Sasha shut the book upon the ending and placed it back on the shelf with the others. It tugged at her logic to comprehend how a man's life and his novels could be so unintentionally similar, yet still differ in form and ideals.
She promptly exited the room and climbed the stairs to find her husband fast asleep in their bed. Sasha placed a soft kiss upon his hand, and got into bed herself.
She rested for a few minutes, showered, then returned to bed and drifted off to sleep herself.
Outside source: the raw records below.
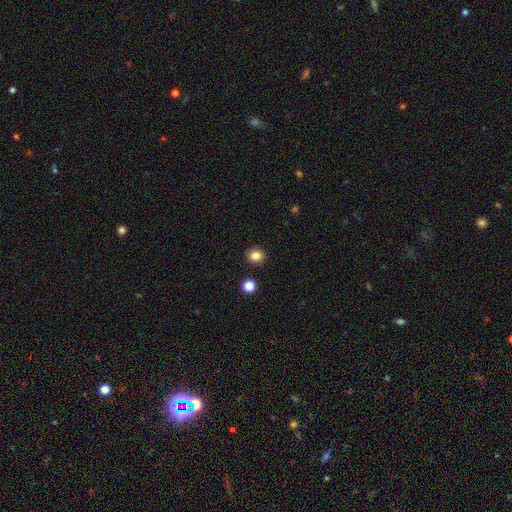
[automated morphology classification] A smooth galaxy with no disk features (84%) that is round (75%). Merging: none (90%).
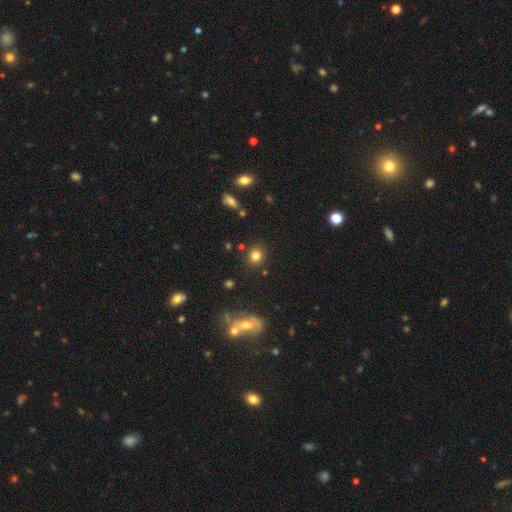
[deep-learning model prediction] smooth-or-featured: smooth: 81% | star or artifact: 12% | featured or disk: 7%
  how-rounded: round: 79% | in between: 20% | cigar-shaped: 1%
  merging: none: 85% | minor disturbance: 8% | merger: 3% | major disturbance: 3%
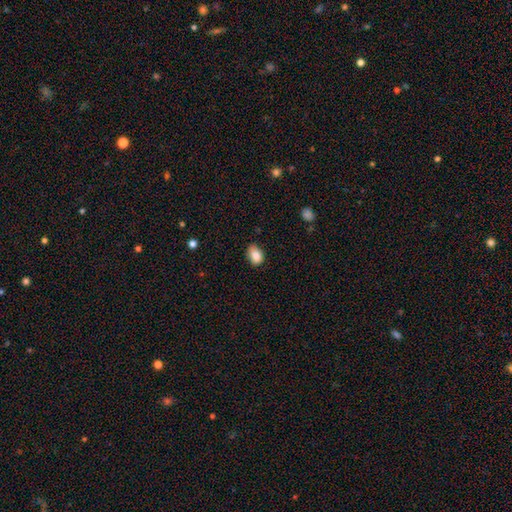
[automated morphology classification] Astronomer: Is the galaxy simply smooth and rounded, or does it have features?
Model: smooth — 87%.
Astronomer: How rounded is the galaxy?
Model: in between — 81%.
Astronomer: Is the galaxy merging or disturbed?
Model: none — 73%.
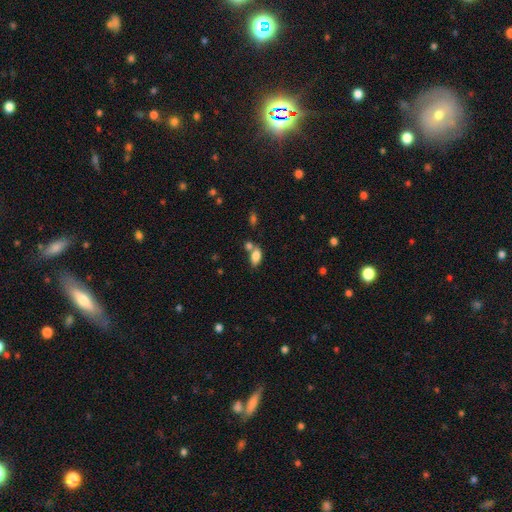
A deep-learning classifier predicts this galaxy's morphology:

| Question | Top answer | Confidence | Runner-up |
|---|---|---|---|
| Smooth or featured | smooth | 82% | featured or disk (9%) |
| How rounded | in between | 91% | round (5%) |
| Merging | none | 49% | merger (33%) |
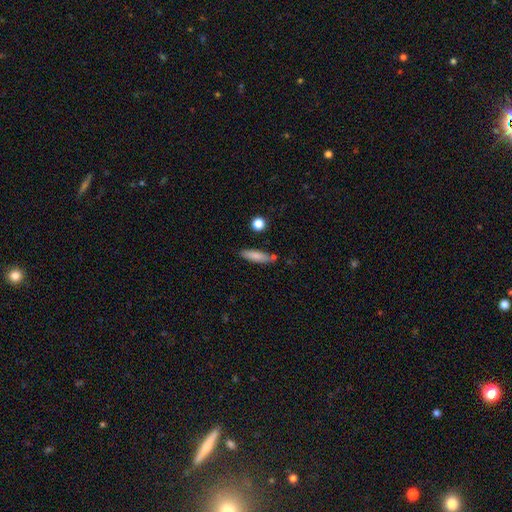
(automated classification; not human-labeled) This is likely a smooth galaxy (80%). How rounded: likely cigar-shaped (71%). Merging: likely none (77%).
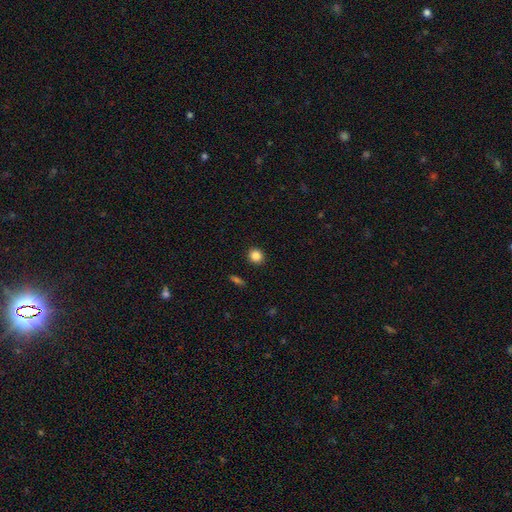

" I think it's crazy, he don't have the kind of resources to put on a rainstorm for one man ", said councilman David Heimburg.
" It's not just for one man, it's for the entire planet. Listen...not only will it create a few showers, but it will also increase the soil output across the one-fourth of the arable land...it's for the good of all of us ", said Sasha, pushing her spectacles back on the bridge of her nose as she ruffled through the documents in front of her.
" I'm still not convinced, is there anyone who seconds the motion to take this under consideration ?"
No hands went up.
" The motion is declared dead......next business ".
Sasha frowned and refused to back down from her position.
" If I could second it....I would ", said a voice from the corner.
Sasha looked at where the voice was coming from and smiled as soon as she recognized the face.
Councilman Heimburg coughed impolitely and bluntly asked, " Who the heck are you ?"
" Aleksandr Shelekhov ", said the man, stretching out his hand to Heimburg.
Heimburg shook it once, " May ask you why you're here ?"
" Well.....for two reasons actually, the first I'd rather not name, the other is Mrs. Ternbaum ".
Sasha smiled again, the wisdom embedded in her wrinkles accented by the joy filling her lips. Shelekhov returned the gesture, reaching out his arms to hug her.
" It is good to see you again ".
" You too ".
They released from their embrace and faced each other. " I see that your studies were put to good use ".
" Who says you can't teach an old dog new tricks ".
Shelekhov frowned, " Old.....and all this time I thought you were only thirty ".
They both chuckled.
" I missed you ", said Sasha, " It always more fun when you were around ".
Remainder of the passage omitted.